Alas, Mr. Lorry, how you must have Worked in years past! I had no Idea that itemizing all my Expenses would be so Tedious. It took the Day and Night, but at last I finished. The final touch: a suitable Flourish on my Signature.

And here, I must Diverge I think in sentiment from the majority of my fellow Americans, for I am not Bitter at the Internal Revenue Service. Taxes are the Lifeblood of our Country, the very petrol that Fuels the mighty Engines of our society. I ask for Much from my government: paved Streets, a sound Educational system, clean Flags above our Post Offices; the list is Long Indeed. It is not Unreasonable for my Country to ask for a bit from Me in turn.

However, according to my Calculations, it is the Government which owes Me a bit this year. Rather strange, since I have not paid Anything through the course of the Year; and Mr.

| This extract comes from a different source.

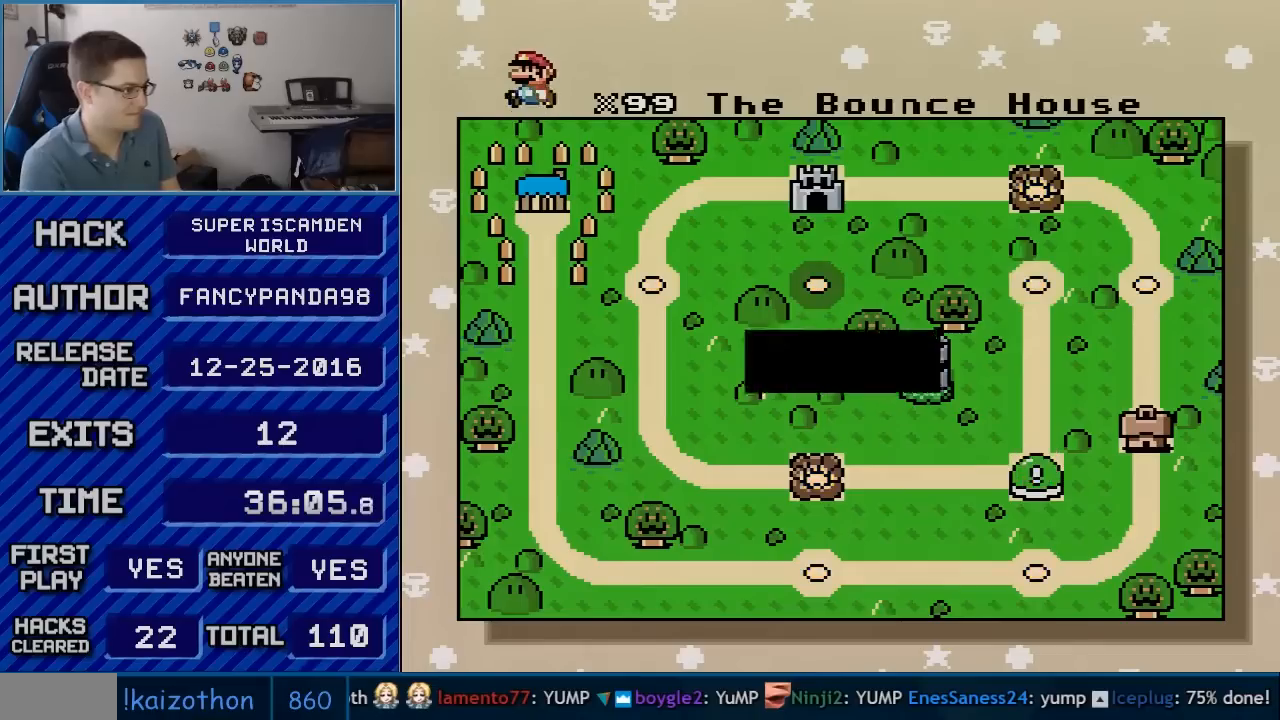
{"buttons": [], "events": [[50, "DPAD_UP", "up"]]}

Lorry's calculations always ended up with me preparing a Bank-Draft for the IRS. Perhaps I simply got Lucky this year. I should do my own Taxes more often! I can hardly Wait to hear Back from the IRS.

And you, good gentlefolk, please raise your Glasses in these Taxing Days to those noble Men who selflessly labor to Balance our Books. This drink is for You, good Mr. Lorry, wherever you may Be.